▶ **Testo di partenza**
__________________________________________________
“Non torniamo mai nei luoghi che abbiamo vissuto. Essercene allontanati e desiderare di tornare non produce il miracolo. Quel che abbiamo abbandonato s’è spento e il ricordo amaro è soltanto un buon modo che ha il narratore per raccontarlo”.
Con queste parole Filippo Tuena chiude la sua prefazione al libro – una raccolta di cinque racconti – “Peninsulario” di Marino Magliani, pubblicato dall’editore Italo Svevo. Qualche riga sopra scriveva: “paragoniamo sempre le letture attuali con i ricordi di altri testi, fino a tessere una trama individuale e coerente del nostro leggere”.
Quest’ultima cosa capita a tutti (almeno a noi lettori), dunque anche a me che in questi giorni, dopo aver gustato i racconti di Magliani, mi sono tuffato nel romanzo breve – o racconto lungo che dir si voglia (sono poco più di cento pagine) – “Le negazioni” di Marco Gottardi, edito da Emersioni, nel frattempo leggendo altro, come mia abitudine. A capodanno ho dato infatti avvio alla lettura della Recherche di Proust, con il piano di affrontarne un libro al mese. Così eccomi a leggere quindici pagine al giorno di Dalla parte di Swann nella traduzione di Giovanni Raboni (per gli Oscar Mondadori).

Non stupitevi dunque se ho trovato più di un elemento in comune, di un’assonanza, di un richiamo. “Le negazioni” è, in effetti, una ricerca del tempo perduto traslata in avanti di un secolo e con il Veneto vicentino a fare da sfondo, invece che Combray (in verità tutt’altro che un semplice sfondo!). Centrale in entrambe le opere è infatti il tema della memoria. En passant segnalo che Centrale è il nome del bar del paese in cui si svolge la vicenda raccontata da Gottardi. Ma “Centrale a cosa?”, si domanda il protagonista…
Padre e figlio
È arrivato il momento di presentarlo. È un professore universitario che insegna a Parigi, dove vive con la compagna Amélie, tornato nel piccolo comune natio per sistemare quanto va fatto in seguito alla morte di un genitore. Valter ha appena perso il padre, Lauro, che non ha visto per gli ultimi sedici anni, da quando il giovane uscì dalla porta di casa in modo burrascoso. È lo stesso protagonista a raccontare in prima persona quello che è successo, ma lo fa un frammento alla volta, dando al lettore un pezzo qua e uno là di un puzzle il cui disegno risulterà completo e coerente soltanto nel finale (che ovviamente non svelerò).
In realtà, come anticipano il titolo e la bella citazione da Ossi di seppia di Montale posta in esergo, molte informazioni sono in negativo. È più facile – a volte è più comodo, altre è l’unico modo – descrivere un fatto o un sentimento attraverso una negazione, appunto. Gottardi ricorre a questo sistema per analizzare la perdita di familiarità tra Valter e suo padre (causata da una lunga serie di “piatti non colmati e polente non fumanti, di pasti non condivisi e parole non dette, di mani assenti e sguardi neanche immaginati”) e il tentativo del figlio di recuperarla, anche se ben oltre il tempo massimo.
__________________________________________________
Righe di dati
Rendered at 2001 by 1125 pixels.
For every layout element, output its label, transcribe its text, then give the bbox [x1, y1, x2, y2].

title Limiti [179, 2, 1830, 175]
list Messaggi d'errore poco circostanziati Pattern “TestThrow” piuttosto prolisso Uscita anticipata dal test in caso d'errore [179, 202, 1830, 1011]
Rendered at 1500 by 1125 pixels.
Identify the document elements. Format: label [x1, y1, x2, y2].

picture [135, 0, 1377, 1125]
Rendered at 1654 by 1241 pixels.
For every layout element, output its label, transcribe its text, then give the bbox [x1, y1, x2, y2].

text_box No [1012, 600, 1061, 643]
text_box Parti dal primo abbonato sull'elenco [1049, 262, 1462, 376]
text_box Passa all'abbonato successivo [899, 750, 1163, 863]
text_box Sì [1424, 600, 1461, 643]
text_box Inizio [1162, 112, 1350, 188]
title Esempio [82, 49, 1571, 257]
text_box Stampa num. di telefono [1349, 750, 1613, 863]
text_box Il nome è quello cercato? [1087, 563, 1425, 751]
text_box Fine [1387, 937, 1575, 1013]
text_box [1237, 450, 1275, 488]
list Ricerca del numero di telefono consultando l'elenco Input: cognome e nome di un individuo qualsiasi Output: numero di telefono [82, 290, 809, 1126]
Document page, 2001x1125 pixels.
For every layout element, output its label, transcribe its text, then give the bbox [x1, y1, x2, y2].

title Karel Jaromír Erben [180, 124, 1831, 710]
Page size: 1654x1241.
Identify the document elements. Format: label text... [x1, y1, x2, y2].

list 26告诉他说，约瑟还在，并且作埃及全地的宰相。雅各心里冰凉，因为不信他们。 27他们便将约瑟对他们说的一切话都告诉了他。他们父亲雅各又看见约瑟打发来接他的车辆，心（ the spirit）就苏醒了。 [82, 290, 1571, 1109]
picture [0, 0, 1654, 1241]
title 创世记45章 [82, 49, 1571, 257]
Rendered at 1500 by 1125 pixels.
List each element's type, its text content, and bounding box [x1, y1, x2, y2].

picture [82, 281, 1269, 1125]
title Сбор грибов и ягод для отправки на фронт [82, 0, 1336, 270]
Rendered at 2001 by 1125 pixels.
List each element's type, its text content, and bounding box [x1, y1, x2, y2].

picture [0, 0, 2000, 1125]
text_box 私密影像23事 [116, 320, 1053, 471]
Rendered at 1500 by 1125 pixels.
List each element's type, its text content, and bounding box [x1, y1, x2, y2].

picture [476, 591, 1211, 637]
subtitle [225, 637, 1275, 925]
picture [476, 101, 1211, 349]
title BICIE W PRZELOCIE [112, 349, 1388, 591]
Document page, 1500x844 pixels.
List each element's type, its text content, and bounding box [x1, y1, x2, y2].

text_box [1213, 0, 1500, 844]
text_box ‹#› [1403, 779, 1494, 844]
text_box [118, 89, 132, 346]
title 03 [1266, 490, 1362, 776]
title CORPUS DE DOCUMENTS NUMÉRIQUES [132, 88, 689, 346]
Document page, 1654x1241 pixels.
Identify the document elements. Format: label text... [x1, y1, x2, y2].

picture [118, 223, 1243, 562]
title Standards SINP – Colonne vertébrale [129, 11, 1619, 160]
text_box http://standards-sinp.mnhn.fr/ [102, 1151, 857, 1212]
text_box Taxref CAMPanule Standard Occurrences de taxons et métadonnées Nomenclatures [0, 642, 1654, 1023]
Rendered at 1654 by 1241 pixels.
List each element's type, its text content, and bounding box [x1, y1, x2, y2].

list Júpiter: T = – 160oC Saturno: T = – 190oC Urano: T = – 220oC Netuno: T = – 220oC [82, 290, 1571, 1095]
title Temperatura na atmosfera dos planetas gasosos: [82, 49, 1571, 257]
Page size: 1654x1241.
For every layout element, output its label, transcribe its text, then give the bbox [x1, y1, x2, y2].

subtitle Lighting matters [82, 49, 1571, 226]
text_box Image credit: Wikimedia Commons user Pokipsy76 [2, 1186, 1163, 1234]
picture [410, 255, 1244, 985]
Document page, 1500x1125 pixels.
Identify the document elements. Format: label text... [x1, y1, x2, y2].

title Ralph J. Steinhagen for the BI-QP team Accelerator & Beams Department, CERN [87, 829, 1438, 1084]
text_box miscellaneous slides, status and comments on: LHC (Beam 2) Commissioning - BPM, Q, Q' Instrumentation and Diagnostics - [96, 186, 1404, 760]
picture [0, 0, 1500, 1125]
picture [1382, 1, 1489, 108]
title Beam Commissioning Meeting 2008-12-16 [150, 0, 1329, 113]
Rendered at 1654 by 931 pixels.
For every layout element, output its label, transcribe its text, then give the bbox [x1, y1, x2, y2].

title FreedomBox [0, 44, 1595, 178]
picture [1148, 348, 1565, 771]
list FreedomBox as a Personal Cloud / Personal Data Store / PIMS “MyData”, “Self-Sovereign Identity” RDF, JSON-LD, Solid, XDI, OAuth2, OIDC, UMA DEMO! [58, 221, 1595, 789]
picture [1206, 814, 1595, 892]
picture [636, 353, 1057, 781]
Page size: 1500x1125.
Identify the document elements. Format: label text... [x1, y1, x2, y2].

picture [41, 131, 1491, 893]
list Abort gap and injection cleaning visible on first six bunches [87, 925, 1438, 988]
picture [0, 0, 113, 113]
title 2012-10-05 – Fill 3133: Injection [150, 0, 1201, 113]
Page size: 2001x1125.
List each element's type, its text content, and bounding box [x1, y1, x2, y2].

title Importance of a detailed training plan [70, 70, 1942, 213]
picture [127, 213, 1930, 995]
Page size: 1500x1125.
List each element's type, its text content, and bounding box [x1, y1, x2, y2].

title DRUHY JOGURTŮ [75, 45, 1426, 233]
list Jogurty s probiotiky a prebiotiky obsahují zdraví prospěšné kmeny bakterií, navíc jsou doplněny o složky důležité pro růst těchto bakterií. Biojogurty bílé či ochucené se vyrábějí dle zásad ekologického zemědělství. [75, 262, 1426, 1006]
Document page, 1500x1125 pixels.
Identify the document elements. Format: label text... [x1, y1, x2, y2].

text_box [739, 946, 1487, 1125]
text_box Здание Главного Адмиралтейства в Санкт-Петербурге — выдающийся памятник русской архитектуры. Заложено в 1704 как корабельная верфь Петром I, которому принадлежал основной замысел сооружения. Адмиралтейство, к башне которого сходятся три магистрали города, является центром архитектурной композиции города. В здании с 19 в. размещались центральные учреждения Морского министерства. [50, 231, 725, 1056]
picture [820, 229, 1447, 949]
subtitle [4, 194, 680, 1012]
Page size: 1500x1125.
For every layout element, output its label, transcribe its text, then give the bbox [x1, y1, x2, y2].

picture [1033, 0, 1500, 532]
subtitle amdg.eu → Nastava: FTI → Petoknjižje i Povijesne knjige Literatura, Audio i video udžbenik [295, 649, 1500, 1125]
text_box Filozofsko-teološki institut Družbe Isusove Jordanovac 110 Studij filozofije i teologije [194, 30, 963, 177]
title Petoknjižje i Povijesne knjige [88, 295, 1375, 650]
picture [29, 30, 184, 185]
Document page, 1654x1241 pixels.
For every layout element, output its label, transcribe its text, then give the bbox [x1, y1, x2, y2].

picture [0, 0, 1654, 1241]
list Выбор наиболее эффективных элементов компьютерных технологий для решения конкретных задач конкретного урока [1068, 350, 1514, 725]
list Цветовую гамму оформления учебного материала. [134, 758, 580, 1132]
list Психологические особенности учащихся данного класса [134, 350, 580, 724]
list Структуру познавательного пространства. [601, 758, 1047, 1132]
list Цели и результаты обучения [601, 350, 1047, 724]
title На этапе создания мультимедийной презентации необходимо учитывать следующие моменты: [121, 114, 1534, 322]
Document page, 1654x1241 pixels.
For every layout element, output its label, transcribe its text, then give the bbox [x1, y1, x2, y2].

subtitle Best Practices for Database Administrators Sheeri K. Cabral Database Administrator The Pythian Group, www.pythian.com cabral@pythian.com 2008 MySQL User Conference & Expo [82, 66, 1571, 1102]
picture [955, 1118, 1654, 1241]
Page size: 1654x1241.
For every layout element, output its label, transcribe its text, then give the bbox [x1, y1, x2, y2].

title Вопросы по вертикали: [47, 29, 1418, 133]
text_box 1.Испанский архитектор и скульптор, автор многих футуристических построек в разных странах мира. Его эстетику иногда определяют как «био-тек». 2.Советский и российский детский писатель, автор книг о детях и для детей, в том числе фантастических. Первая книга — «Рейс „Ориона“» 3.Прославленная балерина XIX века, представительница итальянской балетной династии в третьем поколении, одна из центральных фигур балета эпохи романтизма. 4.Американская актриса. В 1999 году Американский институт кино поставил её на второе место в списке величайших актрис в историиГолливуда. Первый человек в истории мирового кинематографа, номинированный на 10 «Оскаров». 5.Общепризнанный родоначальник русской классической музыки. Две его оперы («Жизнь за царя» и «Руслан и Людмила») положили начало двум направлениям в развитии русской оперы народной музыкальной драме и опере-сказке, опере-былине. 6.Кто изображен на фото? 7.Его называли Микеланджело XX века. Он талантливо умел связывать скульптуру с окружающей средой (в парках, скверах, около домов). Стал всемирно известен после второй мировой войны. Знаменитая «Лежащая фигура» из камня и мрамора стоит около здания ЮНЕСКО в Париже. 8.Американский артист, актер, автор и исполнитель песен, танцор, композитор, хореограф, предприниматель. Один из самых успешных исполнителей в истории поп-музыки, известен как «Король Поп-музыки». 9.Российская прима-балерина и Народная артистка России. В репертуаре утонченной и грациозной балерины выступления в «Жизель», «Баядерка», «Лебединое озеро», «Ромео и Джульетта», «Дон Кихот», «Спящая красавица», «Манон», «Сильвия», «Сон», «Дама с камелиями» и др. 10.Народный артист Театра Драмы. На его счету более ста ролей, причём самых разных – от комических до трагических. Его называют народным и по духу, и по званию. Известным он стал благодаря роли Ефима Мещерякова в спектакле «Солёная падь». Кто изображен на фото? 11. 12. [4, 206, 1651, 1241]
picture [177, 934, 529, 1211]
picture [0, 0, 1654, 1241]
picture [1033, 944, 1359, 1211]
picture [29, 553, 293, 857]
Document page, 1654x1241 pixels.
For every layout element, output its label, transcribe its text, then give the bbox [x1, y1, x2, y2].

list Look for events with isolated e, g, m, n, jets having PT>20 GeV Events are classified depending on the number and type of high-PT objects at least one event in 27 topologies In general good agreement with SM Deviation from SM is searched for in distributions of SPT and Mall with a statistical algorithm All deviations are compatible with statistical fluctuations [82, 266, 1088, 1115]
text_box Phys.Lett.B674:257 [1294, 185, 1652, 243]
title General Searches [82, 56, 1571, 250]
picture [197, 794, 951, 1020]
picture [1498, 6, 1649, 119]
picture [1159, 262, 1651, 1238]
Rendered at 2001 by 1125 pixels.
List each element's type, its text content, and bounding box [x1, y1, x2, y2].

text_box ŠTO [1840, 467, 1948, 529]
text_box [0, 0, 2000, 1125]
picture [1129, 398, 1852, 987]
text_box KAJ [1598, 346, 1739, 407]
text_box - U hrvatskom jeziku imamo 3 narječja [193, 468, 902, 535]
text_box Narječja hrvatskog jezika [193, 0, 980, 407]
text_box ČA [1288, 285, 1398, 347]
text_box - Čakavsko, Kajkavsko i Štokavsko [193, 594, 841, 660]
__________________________________________________
▶ **Consegna**
Prosegui la recensione di «Le negazioni» di Marco Gottardi, riprendendo subito dopo la sua ultima frase.

▶ **Risposta finale**
Il rientro da Parigi prenderà altre strade rispetto a quelle immaginate dall’io narrante che constaterà presto di essersi trasformato in “mendicante di memorie”. Assenze e distanze verranno riconsiderate nel “labirinto del presente” e prese in esame con uno sguardo nuovo, in una ricerca di senso che è prima di tutto ricerca di sé.
Problemi di cuore
La voragine di sedici anni non può naturalmente essere colmata, né le ferite ricucite come se nulla fosse. Pesano i vuoti di una casa da liberare perché sia venduta, ma soprattutto quelli lasciati da chi non c’è più: il padre appena scomparso, ma anche la madre, Rosa, morta quando Valter aveva appena tre anni. Un’altra annotazione di passaggio: diversi per carattere, divisi da tanti anni e separati da mille chilometri, padre e figlio sono uniti dall’esperienza dell’infarto che risulta mortale per Lauro. È un’evidente metafora per i loro problemi di cuore.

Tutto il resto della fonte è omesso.